Armed with this evidence, we filed a motion for summary judgment asserting a two-pronged judicial estoppel argument. We first argued that the plaintiff could not have experienced a maritime career-ending injury twice. Because he had filed a statement with another federal court in 1993 claiming to have been permanently disabled from maritime work, he should be barred from seeking a second recovery for his future lost earnings. In the alternative, we argued that the declaration of medical fitness most recently submitted to the Coast Guard was directly contradictory to the claim of disability being made in his current Jones Act case, so he should be precluded from collecting damages for any prospective lost earnings after the date of his Coast Guard declaration.
Though not willing to preclude the plaintiff’s entire claim based on the 19-year old pretrial statement (due primarily to some potential ambiguity that would require consideration by a jury), the court did apply judicial estoppel based upon the inconsistent medical declaration made to the Coast Guard. The court found that the plaintiff was well aware of the inconsistency between his declaration to the Coast Guard and his position in the lawsuit and had provided no reasonable explanation. Therefore, a presumption of bad faith was appropriate and the imposition of judicial estoppel was necessary to prevent the perpetration of a fraud upon our client by means of the lawsuit.
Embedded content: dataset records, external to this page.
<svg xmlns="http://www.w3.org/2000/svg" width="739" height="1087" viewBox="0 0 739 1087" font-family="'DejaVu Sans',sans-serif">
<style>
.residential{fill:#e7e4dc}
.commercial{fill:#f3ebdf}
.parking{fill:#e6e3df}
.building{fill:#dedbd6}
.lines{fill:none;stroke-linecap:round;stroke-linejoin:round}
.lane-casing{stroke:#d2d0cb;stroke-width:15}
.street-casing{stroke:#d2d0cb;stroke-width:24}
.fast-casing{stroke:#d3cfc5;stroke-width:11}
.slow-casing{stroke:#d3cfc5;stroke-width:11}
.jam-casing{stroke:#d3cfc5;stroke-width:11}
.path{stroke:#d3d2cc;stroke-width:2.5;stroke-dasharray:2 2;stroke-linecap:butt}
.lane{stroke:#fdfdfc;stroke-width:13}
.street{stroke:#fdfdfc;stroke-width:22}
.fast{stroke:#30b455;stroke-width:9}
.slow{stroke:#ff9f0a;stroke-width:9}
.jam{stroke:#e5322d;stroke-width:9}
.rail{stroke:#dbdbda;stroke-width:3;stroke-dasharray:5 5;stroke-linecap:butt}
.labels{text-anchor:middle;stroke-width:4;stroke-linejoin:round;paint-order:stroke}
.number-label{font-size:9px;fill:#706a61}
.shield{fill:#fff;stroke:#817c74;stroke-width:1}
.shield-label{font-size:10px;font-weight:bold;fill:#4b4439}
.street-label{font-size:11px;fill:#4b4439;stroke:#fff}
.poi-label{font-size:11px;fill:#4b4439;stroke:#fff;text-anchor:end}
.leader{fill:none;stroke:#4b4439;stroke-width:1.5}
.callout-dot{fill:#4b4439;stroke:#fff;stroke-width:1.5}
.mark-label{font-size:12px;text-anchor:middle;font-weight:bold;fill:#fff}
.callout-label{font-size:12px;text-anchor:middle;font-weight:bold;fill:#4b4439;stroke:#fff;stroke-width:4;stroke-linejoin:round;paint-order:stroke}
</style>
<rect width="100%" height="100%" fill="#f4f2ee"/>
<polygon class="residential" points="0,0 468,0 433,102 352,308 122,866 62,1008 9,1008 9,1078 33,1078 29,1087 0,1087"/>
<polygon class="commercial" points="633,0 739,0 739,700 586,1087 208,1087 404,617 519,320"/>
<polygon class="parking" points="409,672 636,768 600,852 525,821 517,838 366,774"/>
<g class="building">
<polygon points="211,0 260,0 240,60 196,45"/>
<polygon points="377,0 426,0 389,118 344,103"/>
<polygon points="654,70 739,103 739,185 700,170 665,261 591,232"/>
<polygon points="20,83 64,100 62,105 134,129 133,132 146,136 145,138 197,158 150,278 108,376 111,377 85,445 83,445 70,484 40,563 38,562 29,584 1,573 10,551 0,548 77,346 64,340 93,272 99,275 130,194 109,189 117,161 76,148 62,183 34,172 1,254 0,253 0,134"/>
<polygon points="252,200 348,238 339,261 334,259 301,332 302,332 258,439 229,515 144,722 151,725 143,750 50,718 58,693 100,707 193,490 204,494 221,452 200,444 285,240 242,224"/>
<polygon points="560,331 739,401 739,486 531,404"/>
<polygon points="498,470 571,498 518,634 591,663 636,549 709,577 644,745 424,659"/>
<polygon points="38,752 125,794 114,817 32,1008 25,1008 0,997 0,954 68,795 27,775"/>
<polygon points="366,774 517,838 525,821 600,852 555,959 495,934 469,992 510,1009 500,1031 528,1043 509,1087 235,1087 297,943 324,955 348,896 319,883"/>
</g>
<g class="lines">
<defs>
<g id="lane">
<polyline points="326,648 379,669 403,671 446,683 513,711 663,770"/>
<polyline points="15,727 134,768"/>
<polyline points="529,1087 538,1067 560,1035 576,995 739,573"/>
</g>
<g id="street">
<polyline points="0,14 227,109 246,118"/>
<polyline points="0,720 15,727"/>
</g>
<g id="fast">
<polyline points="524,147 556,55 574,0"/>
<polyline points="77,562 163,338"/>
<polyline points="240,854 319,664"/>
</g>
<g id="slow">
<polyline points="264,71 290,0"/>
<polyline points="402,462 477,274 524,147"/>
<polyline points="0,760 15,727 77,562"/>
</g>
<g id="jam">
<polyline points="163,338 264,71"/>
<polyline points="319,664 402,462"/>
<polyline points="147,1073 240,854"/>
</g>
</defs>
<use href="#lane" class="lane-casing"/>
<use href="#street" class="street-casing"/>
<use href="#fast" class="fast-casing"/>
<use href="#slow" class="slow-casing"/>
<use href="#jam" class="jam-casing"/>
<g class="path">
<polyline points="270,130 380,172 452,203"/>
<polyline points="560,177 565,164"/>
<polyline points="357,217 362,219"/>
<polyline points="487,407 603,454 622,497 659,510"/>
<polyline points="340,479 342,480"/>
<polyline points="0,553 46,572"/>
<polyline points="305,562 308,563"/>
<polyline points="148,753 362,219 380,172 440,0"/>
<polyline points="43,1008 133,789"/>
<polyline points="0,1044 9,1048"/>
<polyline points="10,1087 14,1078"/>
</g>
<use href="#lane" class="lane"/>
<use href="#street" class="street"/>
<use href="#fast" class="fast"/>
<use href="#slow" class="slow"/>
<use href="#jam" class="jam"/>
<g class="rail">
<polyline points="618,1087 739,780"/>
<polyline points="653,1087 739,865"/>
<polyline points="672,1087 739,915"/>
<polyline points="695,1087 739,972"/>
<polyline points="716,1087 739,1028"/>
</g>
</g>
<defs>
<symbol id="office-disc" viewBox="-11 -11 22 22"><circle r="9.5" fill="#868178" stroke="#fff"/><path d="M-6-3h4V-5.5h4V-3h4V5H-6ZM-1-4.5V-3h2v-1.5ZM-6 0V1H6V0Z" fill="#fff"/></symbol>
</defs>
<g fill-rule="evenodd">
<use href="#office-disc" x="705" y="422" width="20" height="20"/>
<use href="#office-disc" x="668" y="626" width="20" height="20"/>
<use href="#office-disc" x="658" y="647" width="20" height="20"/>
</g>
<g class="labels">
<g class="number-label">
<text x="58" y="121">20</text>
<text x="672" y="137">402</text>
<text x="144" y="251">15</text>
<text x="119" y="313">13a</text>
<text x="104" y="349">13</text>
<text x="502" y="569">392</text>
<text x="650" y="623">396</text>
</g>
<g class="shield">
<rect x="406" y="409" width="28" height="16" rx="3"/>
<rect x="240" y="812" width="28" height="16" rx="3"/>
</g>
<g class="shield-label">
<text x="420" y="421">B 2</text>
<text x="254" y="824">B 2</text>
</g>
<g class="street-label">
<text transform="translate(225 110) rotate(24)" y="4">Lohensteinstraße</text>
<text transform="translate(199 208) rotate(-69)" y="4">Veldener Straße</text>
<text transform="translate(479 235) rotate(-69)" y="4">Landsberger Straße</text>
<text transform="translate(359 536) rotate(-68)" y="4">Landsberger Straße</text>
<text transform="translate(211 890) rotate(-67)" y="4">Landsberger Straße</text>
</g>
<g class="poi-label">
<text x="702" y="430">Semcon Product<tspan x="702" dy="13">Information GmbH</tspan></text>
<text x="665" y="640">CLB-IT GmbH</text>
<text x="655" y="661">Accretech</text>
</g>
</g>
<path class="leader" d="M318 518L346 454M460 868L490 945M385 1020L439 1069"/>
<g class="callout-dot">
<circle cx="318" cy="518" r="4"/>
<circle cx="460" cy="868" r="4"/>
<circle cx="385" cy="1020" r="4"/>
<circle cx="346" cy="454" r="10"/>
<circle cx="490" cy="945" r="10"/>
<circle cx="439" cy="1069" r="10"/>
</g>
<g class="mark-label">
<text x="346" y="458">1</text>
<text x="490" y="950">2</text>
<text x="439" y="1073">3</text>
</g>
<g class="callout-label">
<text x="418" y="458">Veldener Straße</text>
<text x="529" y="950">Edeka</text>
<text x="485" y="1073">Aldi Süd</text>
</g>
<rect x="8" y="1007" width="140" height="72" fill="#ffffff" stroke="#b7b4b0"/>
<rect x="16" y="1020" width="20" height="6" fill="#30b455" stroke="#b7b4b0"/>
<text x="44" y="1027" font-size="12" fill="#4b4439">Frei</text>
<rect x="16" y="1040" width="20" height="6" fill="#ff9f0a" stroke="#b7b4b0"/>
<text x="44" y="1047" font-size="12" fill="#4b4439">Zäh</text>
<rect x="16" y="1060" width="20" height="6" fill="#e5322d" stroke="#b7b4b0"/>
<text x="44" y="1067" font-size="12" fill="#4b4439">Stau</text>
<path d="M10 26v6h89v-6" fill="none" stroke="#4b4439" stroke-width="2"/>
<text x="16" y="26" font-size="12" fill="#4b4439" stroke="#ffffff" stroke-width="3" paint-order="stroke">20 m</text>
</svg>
A Practical Tip for Defending Jones Act and LHWCA Claims
We recommend digging deep during discovery by requesting access to any type of records in which a plaintiff may have made a statement about his physical or mental condition. Some areas to consider are the files of attorneys involved in prior lawsuits, documents in the possession of state and/or federal agencies that pertain to a plaintiff’s licensure, and insurance company files pertaining to applications for coverage or claims for disability benefits. Those sources of information may contain proof that a plaintiff made a statement or took a position that is contrary to a position being put forward in his pending lawsuit. If a past contradictory statement made by or on behalf of a plaintiff can be located via thorough, diligent, and creative discovery, it can be the basis of a strong motion for the invocation of the doctrine of judicial estoppel.